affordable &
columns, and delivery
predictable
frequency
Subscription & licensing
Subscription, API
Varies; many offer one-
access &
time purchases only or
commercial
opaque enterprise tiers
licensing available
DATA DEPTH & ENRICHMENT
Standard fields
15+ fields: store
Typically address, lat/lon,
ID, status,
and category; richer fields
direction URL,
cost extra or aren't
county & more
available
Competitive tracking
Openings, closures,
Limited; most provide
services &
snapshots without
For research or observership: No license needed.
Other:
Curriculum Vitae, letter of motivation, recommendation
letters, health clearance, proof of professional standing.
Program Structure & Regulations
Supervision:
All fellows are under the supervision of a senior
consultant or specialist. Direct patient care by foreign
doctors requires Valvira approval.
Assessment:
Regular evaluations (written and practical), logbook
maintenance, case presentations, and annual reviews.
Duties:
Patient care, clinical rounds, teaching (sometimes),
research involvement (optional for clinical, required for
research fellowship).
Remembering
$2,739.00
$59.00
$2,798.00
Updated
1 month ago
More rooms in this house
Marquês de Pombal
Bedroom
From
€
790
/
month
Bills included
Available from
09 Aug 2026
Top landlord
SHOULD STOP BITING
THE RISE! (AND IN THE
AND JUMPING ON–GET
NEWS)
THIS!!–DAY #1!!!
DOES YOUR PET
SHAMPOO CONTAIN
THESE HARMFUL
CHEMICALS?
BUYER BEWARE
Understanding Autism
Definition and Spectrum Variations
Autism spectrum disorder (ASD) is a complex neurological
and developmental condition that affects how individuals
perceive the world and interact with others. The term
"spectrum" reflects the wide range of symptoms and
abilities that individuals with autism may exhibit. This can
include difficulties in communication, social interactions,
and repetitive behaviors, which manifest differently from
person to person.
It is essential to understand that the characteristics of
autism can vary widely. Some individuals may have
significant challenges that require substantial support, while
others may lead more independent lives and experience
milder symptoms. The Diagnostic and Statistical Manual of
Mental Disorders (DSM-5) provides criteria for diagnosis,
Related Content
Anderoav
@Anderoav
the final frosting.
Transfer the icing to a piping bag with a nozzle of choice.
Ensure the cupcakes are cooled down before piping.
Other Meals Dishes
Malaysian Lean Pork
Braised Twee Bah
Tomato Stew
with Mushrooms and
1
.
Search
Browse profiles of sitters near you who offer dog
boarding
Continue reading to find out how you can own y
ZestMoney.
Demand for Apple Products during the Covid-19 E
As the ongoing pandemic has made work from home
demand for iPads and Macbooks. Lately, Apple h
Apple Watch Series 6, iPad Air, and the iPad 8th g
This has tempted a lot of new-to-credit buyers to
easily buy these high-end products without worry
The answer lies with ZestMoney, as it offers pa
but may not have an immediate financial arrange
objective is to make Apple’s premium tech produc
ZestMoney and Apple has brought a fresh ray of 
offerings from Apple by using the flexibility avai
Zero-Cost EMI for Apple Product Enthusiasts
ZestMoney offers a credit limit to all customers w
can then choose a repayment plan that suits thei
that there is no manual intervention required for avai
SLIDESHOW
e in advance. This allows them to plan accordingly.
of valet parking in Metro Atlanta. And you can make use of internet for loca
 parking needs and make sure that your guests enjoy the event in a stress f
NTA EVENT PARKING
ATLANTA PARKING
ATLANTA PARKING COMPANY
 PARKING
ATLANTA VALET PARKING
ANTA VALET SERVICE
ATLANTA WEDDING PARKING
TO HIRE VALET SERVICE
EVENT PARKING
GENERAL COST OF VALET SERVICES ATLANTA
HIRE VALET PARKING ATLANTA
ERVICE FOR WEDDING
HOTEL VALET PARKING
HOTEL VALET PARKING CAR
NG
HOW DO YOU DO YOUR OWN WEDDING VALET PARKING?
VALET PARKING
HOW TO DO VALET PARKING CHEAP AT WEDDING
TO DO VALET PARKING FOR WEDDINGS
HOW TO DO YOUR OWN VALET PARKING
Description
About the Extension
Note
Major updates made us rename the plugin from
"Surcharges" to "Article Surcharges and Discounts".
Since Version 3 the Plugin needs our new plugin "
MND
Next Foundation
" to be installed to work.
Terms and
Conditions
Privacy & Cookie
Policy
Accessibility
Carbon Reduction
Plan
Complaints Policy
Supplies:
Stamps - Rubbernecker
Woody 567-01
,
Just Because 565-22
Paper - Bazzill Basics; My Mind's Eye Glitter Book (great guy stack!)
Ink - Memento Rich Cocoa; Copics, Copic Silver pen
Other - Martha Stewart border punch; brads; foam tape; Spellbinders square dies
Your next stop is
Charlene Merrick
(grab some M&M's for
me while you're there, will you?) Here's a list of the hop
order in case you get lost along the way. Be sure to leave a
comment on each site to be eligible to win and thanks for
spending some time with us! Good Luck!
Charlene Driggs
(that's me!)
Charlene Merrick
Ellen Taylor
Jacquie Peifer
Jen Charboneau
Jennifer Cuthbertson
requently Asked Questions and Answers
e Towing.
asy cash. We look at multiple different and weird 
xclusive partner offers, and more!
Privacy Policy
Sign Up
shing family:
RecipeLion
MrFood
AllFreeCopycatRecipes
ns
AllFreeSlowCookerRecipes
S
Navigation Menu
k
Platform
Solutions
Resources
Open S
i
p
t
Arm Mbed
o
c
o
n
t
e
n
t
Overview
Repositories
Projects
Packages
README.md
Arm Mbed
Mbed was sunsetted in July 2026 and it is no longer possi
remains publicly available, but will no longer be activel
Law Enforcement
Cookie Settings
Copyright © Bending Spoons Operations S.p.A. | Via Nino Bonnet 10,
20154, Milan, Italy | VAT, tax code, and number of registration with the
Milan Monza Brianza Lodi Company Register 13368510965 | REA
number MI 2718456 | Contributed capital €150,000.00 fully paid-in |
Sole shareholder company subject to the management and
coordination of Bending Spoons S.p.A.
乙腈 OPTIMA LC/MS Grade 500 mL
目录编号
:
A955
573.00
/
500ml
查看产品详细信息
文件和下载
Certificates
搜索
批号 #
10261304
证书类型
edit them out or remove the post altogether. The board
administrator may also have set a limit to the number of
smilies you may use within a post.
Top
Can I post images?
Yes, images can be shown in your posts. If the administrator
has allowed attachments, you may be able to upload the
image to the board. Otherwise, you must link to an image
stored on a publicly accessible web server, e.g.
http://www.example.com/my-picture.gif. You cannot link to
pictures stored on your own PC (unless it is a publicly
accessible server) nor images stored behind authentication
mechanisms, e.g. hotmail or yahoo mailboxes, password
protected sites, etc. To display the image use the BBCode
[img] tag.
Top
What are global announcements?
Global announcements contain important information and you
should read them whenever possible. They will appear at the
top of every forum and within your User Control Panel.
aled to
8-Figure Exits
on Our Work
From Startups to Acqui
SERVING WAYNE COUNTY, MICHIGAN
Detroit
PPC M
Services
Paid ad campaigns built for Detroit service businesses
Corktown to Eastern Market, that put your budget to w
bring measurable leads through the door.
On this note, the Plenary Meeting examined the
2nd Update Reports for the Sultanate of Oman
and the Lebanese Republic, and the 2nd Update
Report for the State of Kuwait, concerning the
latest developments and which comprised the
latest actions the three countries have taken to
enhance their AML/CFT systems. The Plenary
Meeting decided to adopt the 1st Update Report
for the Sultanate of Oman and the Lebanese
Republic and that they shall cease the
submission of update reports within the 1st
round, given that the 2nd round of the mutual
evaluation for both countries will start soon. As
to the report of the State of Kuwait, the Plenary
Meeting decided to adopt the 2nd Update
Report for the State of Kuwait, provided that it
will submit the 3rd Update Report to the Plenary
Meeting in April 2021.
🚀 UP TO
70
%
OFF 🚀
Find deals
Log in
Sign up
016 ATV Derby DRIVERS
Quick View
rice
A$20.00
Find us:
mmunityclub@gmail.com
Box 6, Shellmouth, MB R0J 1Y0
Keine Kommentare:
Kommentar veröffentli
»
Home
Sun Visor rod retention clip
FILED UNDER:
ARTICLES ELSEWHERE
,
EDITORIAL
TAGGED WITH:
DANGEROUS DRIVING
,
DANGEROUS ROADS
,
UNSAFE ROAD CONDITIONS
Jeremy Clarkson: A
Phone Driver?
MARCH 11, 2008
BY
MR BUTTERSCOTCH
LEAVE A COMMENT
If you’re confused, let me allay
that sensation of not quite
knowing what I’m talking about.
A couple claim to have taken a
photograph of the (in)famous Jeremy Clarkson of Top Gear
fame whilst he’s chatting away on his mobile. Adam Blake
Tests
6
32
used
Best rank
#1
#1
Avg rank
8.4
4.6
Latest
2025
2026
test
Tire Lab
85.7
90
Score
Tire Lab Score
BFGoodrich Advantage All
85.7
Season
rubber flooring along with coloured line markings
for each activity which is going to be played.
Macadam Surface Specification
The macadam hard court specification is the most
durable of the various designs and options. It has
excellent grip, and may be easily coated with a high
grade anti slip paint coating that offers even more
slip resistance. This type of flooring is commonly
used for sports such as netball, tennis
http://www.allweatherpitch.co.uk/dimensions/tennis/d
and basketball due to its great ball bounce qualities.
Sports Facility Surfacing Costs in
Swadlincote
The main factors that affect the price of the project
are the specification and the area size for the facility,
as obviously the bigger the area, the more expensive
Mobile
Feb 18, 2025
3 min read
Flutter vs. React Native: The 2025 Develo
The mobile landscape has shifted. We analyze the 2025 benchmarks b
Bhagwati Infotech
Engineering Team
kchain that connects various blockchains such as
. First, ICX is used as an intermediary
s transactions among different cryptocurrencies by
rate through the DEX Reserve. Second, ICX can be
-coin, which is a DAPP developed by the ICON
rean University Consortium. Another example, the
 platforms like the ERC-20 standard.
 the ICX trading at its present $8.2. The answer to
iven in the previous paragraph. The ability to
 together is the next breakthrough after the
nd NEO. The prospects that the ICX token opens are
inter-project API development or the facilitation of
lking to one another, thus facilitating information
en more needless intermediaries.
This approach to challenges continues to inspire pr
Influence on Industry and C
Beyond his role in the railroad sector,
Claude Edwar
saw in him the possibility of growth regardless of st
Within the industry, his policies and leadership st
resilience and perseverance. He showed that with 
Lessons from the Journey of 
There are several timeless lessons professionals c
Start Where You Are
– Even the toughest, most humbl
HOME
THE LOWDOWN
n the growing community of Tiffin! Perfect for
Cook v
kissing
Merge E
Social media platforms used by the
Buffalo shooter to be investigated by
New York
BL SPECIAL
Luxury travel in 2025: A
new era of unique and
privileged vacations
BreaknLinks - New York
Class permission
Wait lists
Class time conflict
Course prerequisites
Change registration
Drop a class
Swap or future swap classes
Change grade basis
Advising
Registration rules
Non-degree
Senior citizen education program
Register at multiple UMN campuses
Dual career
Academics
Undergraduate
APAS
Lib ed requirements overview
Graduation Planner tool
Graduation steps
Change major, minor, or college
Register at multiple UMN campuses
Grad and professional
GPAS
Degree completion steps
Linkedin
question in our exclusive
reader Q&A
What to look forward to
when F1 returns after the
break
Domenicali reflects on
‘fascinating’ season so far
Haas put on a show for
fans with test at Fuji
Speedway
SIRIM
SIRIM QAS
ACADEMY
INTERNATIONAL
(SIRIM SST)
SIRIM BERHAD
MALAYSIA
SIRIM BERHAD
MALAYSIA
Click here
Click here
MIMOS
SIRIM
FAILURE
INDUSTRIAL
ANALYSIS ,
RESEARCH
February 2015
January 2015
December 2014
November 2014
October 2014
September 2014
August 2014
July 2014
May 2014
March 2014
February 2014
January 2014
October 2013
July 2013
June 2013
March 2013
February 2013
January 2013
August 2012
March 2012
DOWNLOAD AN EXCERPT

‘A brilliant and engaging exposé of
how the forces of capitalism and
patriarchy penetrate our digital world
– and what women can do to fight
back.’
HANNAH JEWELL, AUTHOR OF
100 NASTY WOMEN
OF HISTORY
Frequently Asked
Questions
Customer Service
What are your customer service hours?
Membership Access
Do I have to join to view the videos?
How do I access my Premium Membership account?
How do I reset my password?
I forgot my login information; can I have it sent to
━━━━━━━━━━━━━━━━
◆ PROBLEM TO SOLVE ◆
An exact copy of the lines above, from the one containing "GENERAL COST OF VALET SERVICES ATLANTA" through the one containing "order in case", is the whole of the answer.

◆ RESPONSE FOR THIS EXERCISE ◆
GENERAL COST OF VALET SERVICES ATLANTA
HIRE VALET PARKING ATLANTA
ERVICE FOR WEDDING
HOTEL VALET PARKING
HOTEL VALET PARKING CAR
NG
HOW DO YOU DO YOUR OWN WEDDING VALET PARKING?
VALET PARKING
HOW TO DO VALET PARKING CHEAP AT WEDDING
TO DO VALET PARKING FOR WEDDINGS
HOW TO DO YOUR OWN VALET PARKING
Description
About the Extension
Note
Major updates made us rename the plugin from
"Surcharges" to "Article Surcharges and Discounts".
Since Version 3 the Plugin needs our new plugin "
MND
Next Foundation
" to be installed to work.
Terms and
Conditions
Privacy & Cookie
Policy
Accessibility
Carbon Reduction
Plan
Complaints Policy
Supplies:
Stamps - Rubbernecker
Woody 567-01
,
Just Because 565-22
Paper - Bazzill Basics; My Mind's Eye Glitter Book (great guy stack!)
Ink - Memento Rich Cocoa; Copics, Copic Silver pen
Other - Martha Stewart border punch; brads; foam tape; Spellbinders square dies
Your next stop is
Charlene Merrick
(grab some M&M's for
me while you're there, will you?) Here's a list of the hop
order in case you get lost along the way. Be sure to leave a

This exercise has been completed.